Astrid öffnete die Tür des Ladens und ein schrilles Glockenläuten riss Katy aus ihren Gedanken.

Astrid und Mrs. Burts begrüßten einander mit der üblichen übertriebenen Herzlichkeit. In einer so kleinen Stadt wie Winters Peak, in der jeder jeden kannte, war dies üblich. Traf man auf der Straße seine frühere Volksschullehrerin, so wurde diese plötzlich zur bezauberndsten Person des ganzen Gehsteigs. 
"Was darf es heute sein?" Mrs. Burts lächelte breit. Mit ihren Glubschaugen und der gebückten Haltung, die sie um einen Kopf kleiner machte, hatte sie Ähnlichkeiten mit einem eigentümlichen Elfen. 
"Vier Pounds Roast Beef, haben Sie einen Truthahn?"
"Ja, meine Liebe. Den Letzten!"
Mrs. Burts verschwand hinter dem Tresen, während sich Astrid darüber beklagte, dass man mit den Weihnachtseinkäufen immer früher anfangen musste. 
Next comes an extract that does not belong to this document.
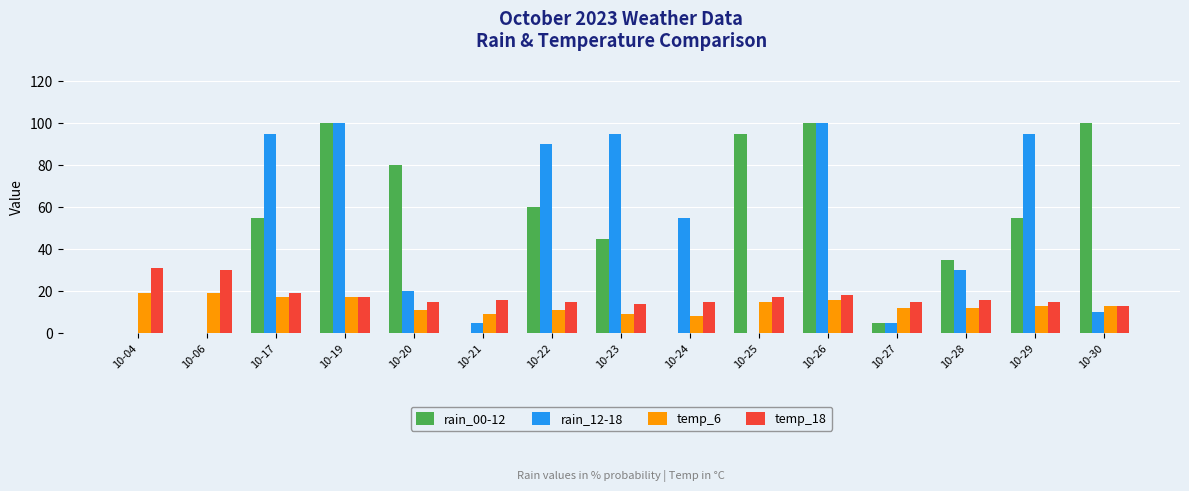

Reading right to left, what are all the values shown in this chart?

rain_00-12: 100	55	35	5	100	95	0	45	60	0	80	100	55	0	0
rain_12-18: 10	95	30	5	100	0	55	95	90	5	20	100	95	0	0
temp_6: 13	13	12	12	16	15	8	9	11	9	11	17	17	19	19
temp_18: 13	15	16	15	18	17	15	14	15	16	15	17	19	30	31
"Nächstes Weihnachten werde ich meinen Truthahn im Supermarkt kaufen müssen, genau wie Florence Cavendish."
Mrs. Burts holte grinsend einen verpackten Truthahn hervor und hielt ihn an den Beinen kopfüber.
Wie sie so dastand, hätte man sie für eine Psychopatin halten können, dachte Katy und ging zum Fenster. Sie hielt nach Josh Ausschau, was sie sich jedoch nicht eingestehen wollte. 
Wer konnte schon wissen, was Mrs. Burts in ihrem Kühlraum versteckte. Katy dachte an Nelly Lovett, die im viktorianischen London Fleischpastete aus Menschen gemacht hatte.
"Haben Sie von der Weihnachtsfeier gehört? Sie soll dieses Jahr auf den 24. verschoben werden."
"Auf den 24.? Ich denke nicht, dass viele Leute kommen werden, sie werden Zeit mit ihrer Familie verbringen wollten."
"Aber Mrs. Larsen! Die halbe Stadt hat zugesagt.", triumphierte Mrs. Burts. "Sie sind selbstverständlich auch eingeladen, natürlich nur wenn Sie kommen wollen. Die Einnahmen spendiert der Holiday-Club außerdem an das Waisenhaus."
Der Holiday-Club, dessen glühendstes Mitglied Mrs. Burts war, bestand aus sieben weiteren Weihnachtsenthusiasten. Sie organisierten den Weihnachtsbaum der Stadt, die Straßenbeleuchtung und weitere Dinge, die der Bürgermeister erleichtert an sie weitergab. Es war ein Wettkampf zwischen den benachbarten Städten und Dörfern, um die schönste Weihnachtsdekoration der Region. Doch der Kampf ging in den Häusern und Heimen von Winters Peak weiter. Hängte Mrs. Burts eine ein-Yard Lichterkette um ihr Haus, so kam Mrs. Wilson am nächsten Abend mit einem überlebensgroßen Weihnachtsmann daher, der dank einem Bewegungsmelder "Frohe Weihnachten" brüllen konnte und ahnungslose Fußgänger erschreckte.
Astrid stutze. "Vielleicht schauen Paul und ich flüchtig vorbei."
"Wir würden uns sehr darüber freuen.", säuselte Mrs. Burts und fügte hinzu, "Denken Sie an die Waisenkinder."